Proszę, aby zapowiedziane na 20 kwietnia zebrania sędziów odbyły się w sposób, który nie będzie uciążliwy dla obywateli: świadków, interesantów i pracowników sądów - napisał w środę w piśmie skierowanym do sędziów wiceminister sprawiedliwości Łukasz Piebiak.

"Szanuję Państwa prawo do nieskrępowanego wypowiadania się na temat dotyczący Waszych spraw. Jednak proszę, aby zapowiedziane na 20 kwietnia zebrania sędziów odbyły się w sposób, który nie będzie uciążliwy dla obywateli.

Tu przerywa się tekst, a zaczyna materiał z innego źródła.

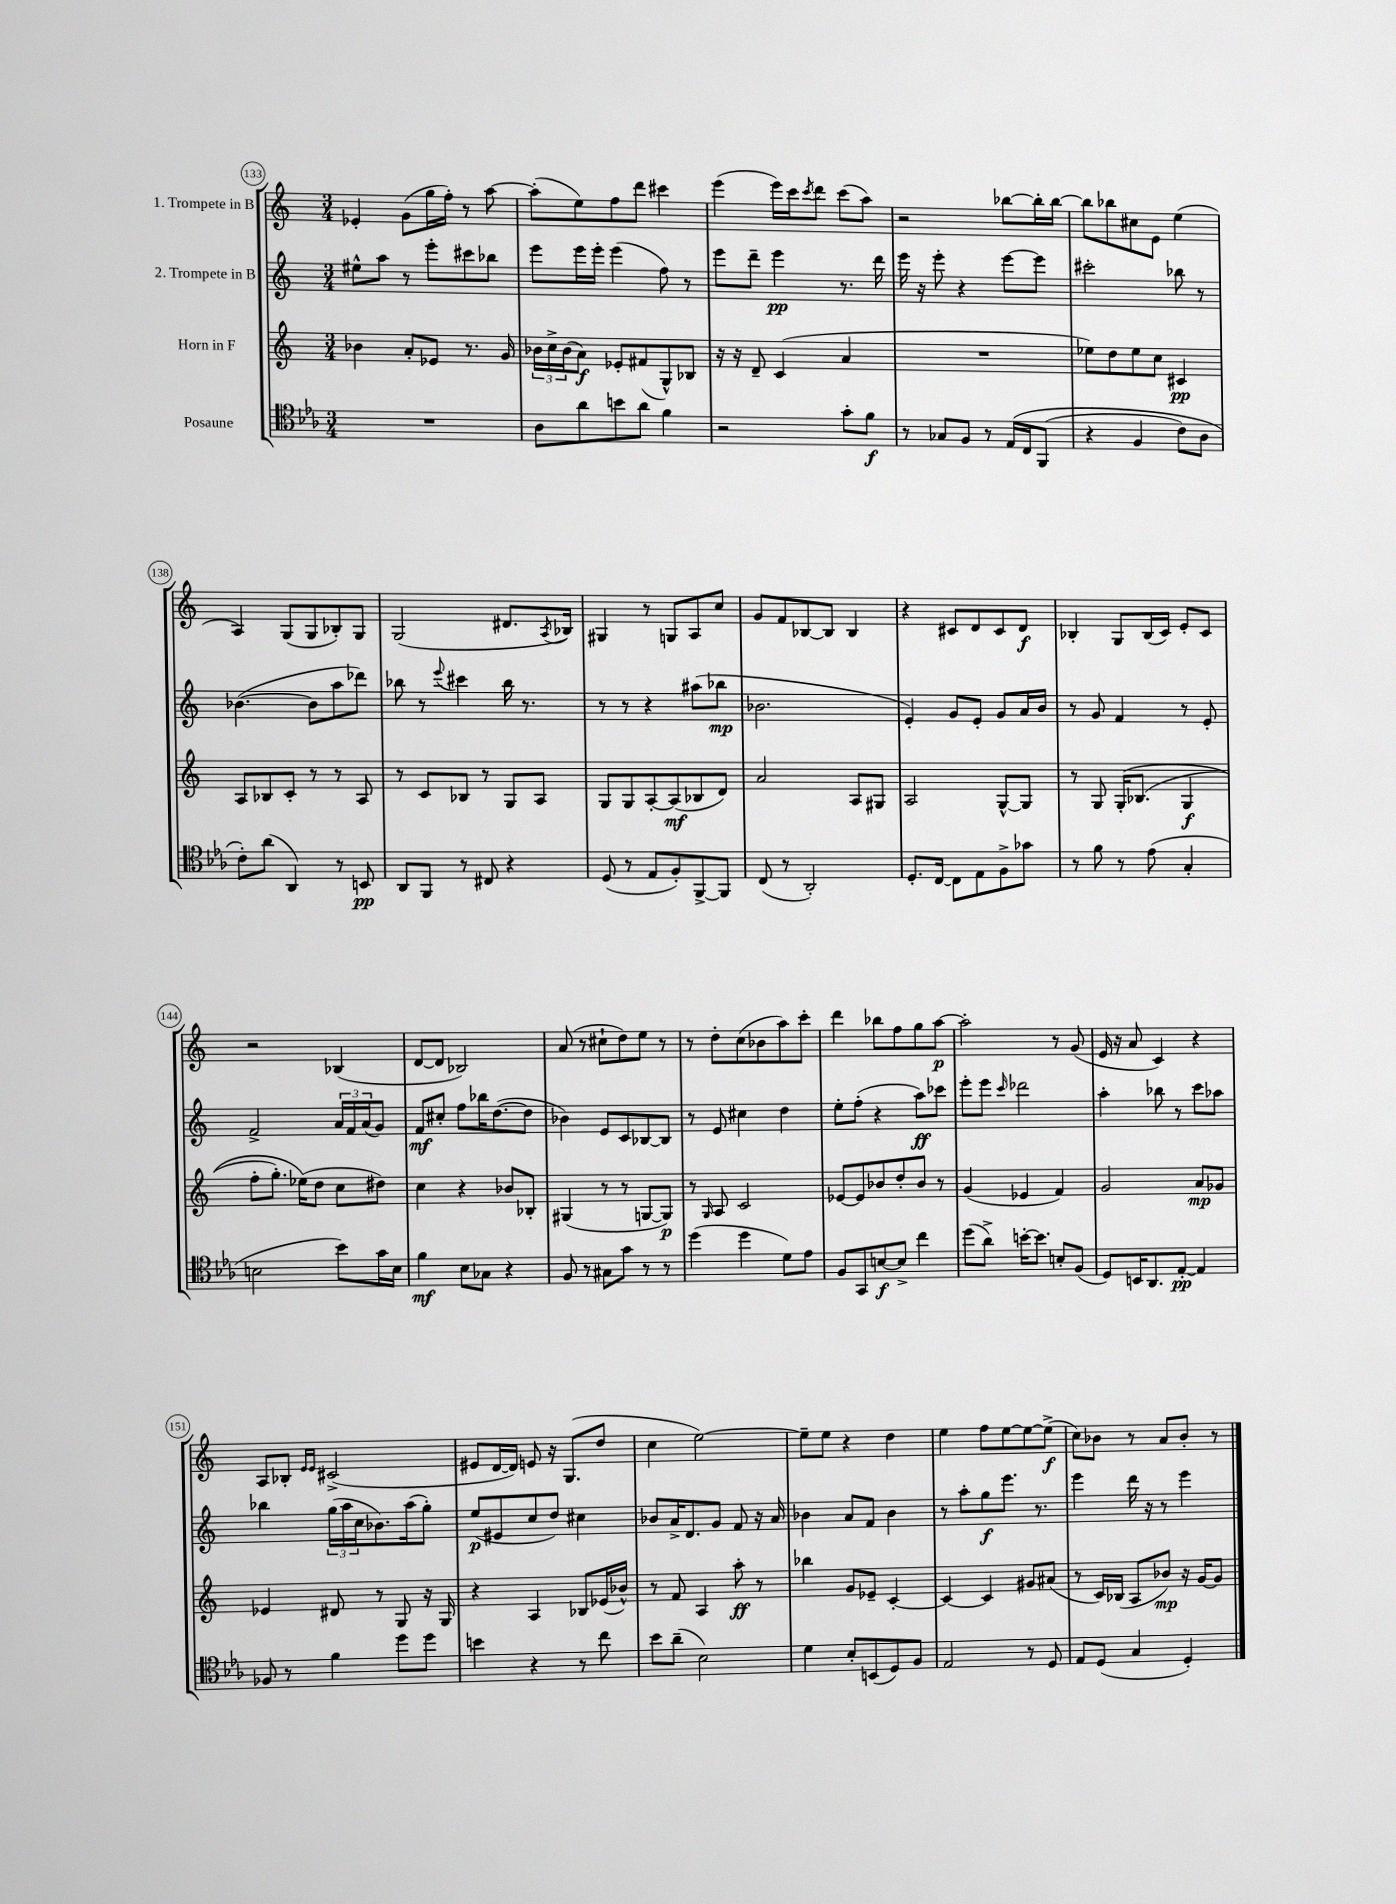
<<
\new StaffGroup <<
\new Staff = "s0" \with { instrumentName = "1. Trompete in B" } {
    \clef treble \key c \major \numericTimeSignature \time 3/4
    ees'4-. g'8( g''16 f''16-.) r8 a''8~ |
    a''8-.( e''8) f''8 d'''8 cis'''4 |
    e'''4( e'''16) c'''16 \acciaccatura { c'''8 } d'''8 c'''8( a''8) |
    r2 bes''8~ bes''16-. bes''16~ |
    bes''8 bes''8 cis''8 e'8 e''4( |
    a4) g8( g8 bes8-.) g8 |
    g2( dis'8. \acciaccatura { a8 } bes16) |
    gis4 r8 g8 a8 c''8 |
    g'8 f'8 bes8~ bes8 bes4 |
    r4 cis'8 d'8 cis'8 d'8\f |
    bes4-. g8 bes16( c'16) e'8-. c'8 |
    r2 bes4( |
    d'8~ d'8 bes2) |
    a'8( r8 cis''8-! d''8) e''8 r8 |
    r8 d''8-. c''8( bes'8 a''8) c'''8-. |
    d'''4 bes''8 f''8 g''8 a''8~\p |
    a''2-. r8 g'8( |
    e'16 r16 a'8 c'4) r4 |
    a8 bes8-. \grace { e'16 e'16 } cis'2->( |
    eis'8 d'16~ d'16) e'8 r16 g8.( d''8 |
    c''4 e''2~) |
    e''8-- e''8 r4 d''4 |
    e''4 f''8 e''8~ e''8~ e''8->\f( |
    c''8) bes'8 r8 a'8 bes'8-. r8 \bar "|." |
}
\new Staff = "s1" \with { instrumentName = "2. Trompete in B" } {
    \clef treble \key c \major \numericTimeSignature \time 3/4
    eis''8-^ a''8 r8 e'''8-. cis'''8 bes''8 |
    e'''8 e'''16 e'''16-. e'''4( f''8) r8 |
    e'''8 d'''8-- e'''4\pp r8. d'''16 |
    e'''16 r16 e'''8-. r4 e'''8~ e'''8 |
    cis'''2-. bes''8 r8 |
    bes'4.~( bes'8 a''8 des'''8) |
    bes''8 r8 \appoggiatura { e'''8 } cis'''4 bes''16 r8. |
    r8 r8 r4 ais''8( bes''8\mp |
    bes'2. |
    e'4-.) g'8 e'8-. g'8 a'16 b'16 |
    r8 g'8 f'4 r8 e'8-. |
    f'2-> \tuplet 3/2 { a'16 f'16 a'16( } g'8) |
    f'8\mf cis''8-. f''8 bes''16 d''8.~( d''8 |
    bes'4) e'8 c'8 bes8~ bes8 |
    r8 e'8 cis''4 d''4 |
    e''8-. f''8-.( r4 a''8\ff) ces'''8 |
    e'''8-. e'''8 \grace { c'''16 } des'''2 |
    a''4-. bes''8 r8 c'''8 aes''8 |
    bes''4 \tuplet 3/2 { g''16( a''16 c''16 } bes'8.) a''16( g''8-.) |
    e''8\p( eis'8 c''8 d''8) cis''4 |
    bes'8 a'16-> d'8. g'8 f'8 r16 a'16 |
    bes'4 a'8 f'8 bes'4 |
    r8 a''8-. g''8\f e'''8. r8. |
    e'''4 d'''16 r16 r8 e'''4 \bar "|." |
}
\new Staff = "s2" \with { instrumentName = "Horn in F" } {
    \clef treble \key c \major \numericTimeSignature \time 3/4
    bes'4 a'8-. ees'8 r8. g'16 |
    \tuplet 3/2 { bes'16 c''16-> bes'16( } a'8\f) ees'8-. fis'8( g8-^) bes8 |
    r16 r16 d'8-- c'4( a'4 |
    R2. |
    ees''8) d''8 ees''8 c''8 cis'4\pp |
    a8 bes8 c'8-. r8 r8 a8 |
    r8 c'8 bes8 r8 g8 a8 |
    g8 g8 a8~-. a8\mf( bes8 d'8) |
    a'2 a8 gis8 |
    a2 g8~-^ g8 |
    r8 g8 g16-.\( bes8.( g4\f |
    f''8-. g''8.-.) ees''16(\) d''8 c''8 dis''8) |
    c''4 r4 bes'8 bes8-. |
    gis4( r8 r8 g8~ g8\p) |
    r8 \grace { g16 } a8 c'2 |
    ees'8~ ees'8 bes'8 d''8-. bes'8 r8 |
    g'4( ees'4 f'4) |
    g'2 a'8\mp ges'8 |
    ees'4 dis'8 r8 g8 r16 g16 |
    r4 a4 bes8 ees'16( bes'16-^) |
    r8 f'8 a4 a''8-.\ff r8 |
    bes''4 g'8 ees'8-- c'4~-. |
    c'4~ c'4 gis'8 ais'8( |
    r8 c'16) bes16( a8 bes'8\mp) r16 g'16~ g'8 \bar "|." |
}
\new Staff = "s3" \with { instrumentName = "Posaune" } {
    \clef tenor \key ees \major \numericTimeSignature \time 3/4
    R2. |
    aes8 aes'8 b'8 aes'8 f'4 |
    r2 g'8-. f'8\f |
    r8 ges8 f8 r8 ees16\( c16 f,8( |
    r4 f4 c'8) aes8 |
    c'8-.\) aes'8( aes,4) r8 b,8\pp |
    aes,8 f,8 r8 cis8 r4 |
    d8( r8 ees8 f8-.) f,8~-> f,8 |
    c8( r8 aes,2-.) |
    d8.-. c16~ c8 ees8 f8-> ges'8 |
    r8 f'8 r8 ees'8( g4-. |
    b2 bes'8) g'16 b16 |
    f'4\mf bes8 ges8 r4 |
    f8 r8 gis8 g'8 r8 r8 |
    d''4( d''4 d'8) ees'8 |
    f8 g,8 b8~\f b8-> c''4 |
    d''8( aes'8->) b'16~-. b'8. b8-. f8( |
    d8) b,16 aes,8. ees8~-.\pp ees4 |
    fes8 r8 f'4 d''8 d''8 |
    b'4 r4 r8 c''8 |
    bes'8 aes'8--( bes2) |
    d'4 bes8-. b,8( d8) f8 |
    ees2 r8 d8 |
    ees8 d8( g4 d4-.) \bar "|." |
}
>>
>>
\layout { \context { \Score currentBarNumber = #133 \override BarNumber.stencil = #(make-stencil-circler 0.1 0.3 ly:text-interface::print) } }
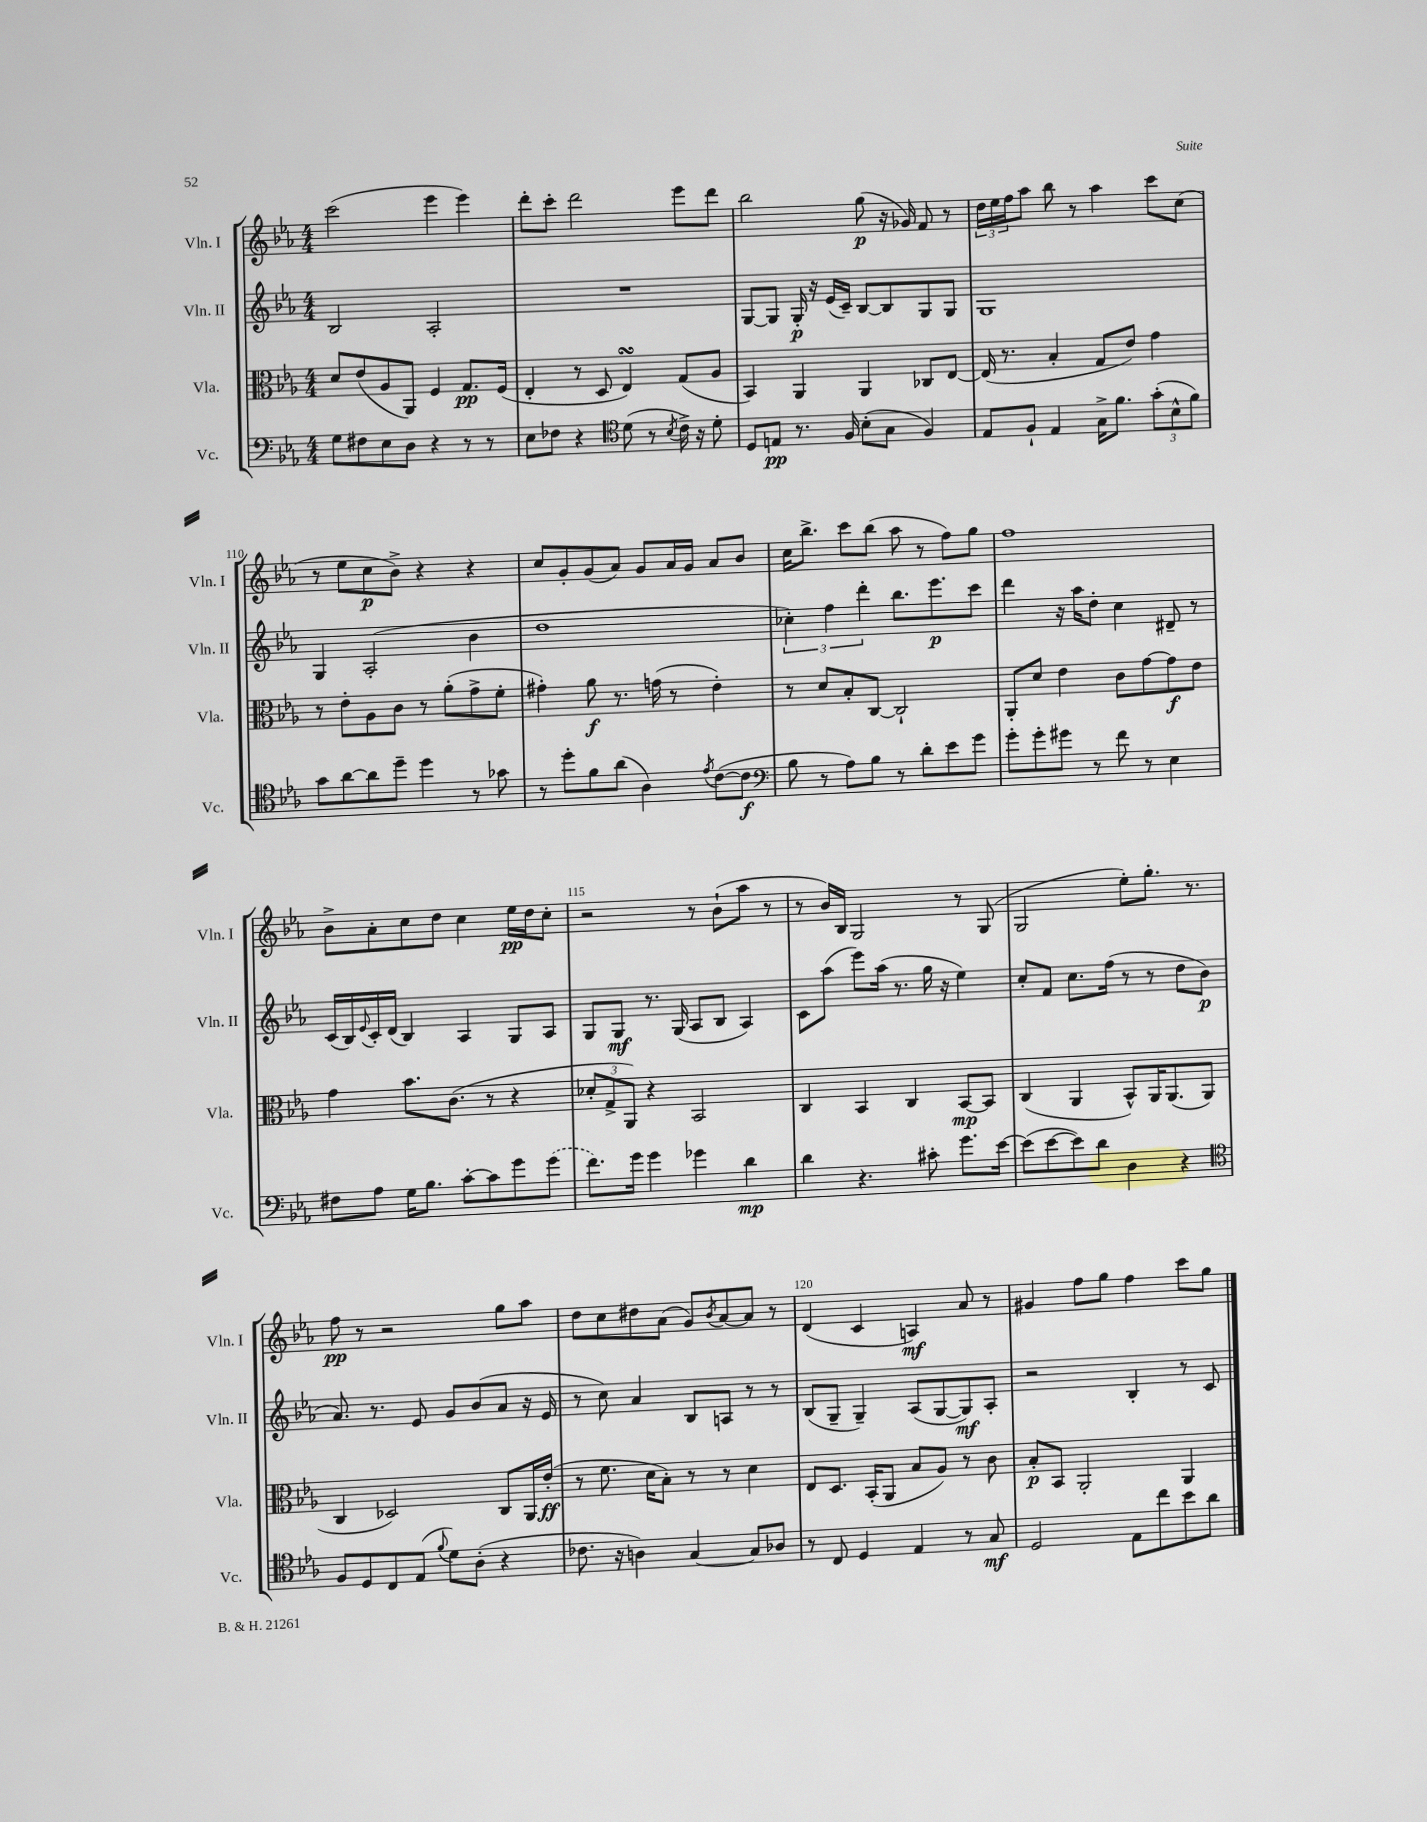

W szczególności dla osób mających tego dnia wyznaczoną wokandę, świadków, interesantów sądowych, czy pracowników sądów" - głosi pismo podpisane przez wiceministra i przekazane do sądów.

Piebiak poprosił, aby "wyznaczone w większości na godz. 12 zebrania przesunąć na godzinę późniejszą, poza porą orzekania, albo np. na sobotę". "Proszę wziąć pod uwagę zwłaszcza interes tych, którzy dojeżdżają na sprawy sądowe z odległych miejscowości" - dodał.

W drugiej połowie marca przedstawiciele sędziów sądów apelacyjnych oraz sędziów z okręgów z całego kraju podczas zebrania w Warszawie debatowali o rządowych planach zmian przepisów o Krajowej Radzie Sądownictwa i Krajowej Szkole Sądownictwa i Prokuratury. W przyjętej wówczas uchwale podkreślono, że projekty tych zmian "zmierzają do upolitycznienia sądów i naruszenia ich niezależności".

W innej z podjętych wówczas uchwał zwrócono się do stowarzyszeń sędziowskich o "utworzenie forum współpracy przedstawicieli samorządu sędziowskiego". "Zebranie zwraca się do prezesów sądów powszechnych o zwołanie zebrań sędziów tych sądów w dniu 20 kwietnia 2017 r. o godz. 12 w celu wyboru przedstawicieli do udziału w pracach forum" - głosiła uchwała.

W zeszłym tygodniu prezes Stowarzyszenia Sędziów "Themis" sędzia Irena Kamińska mówiła, że 20 kwietnia w związku z zebraniami mogą nastąpić 40-minutowe przerwy w rozpatrywaniu spraw przez sędziów. Dlatego poprosiła obywateli o wyrozumiałość, argumentując, że chodzi o obronę ich praw do rzetelnego procesu.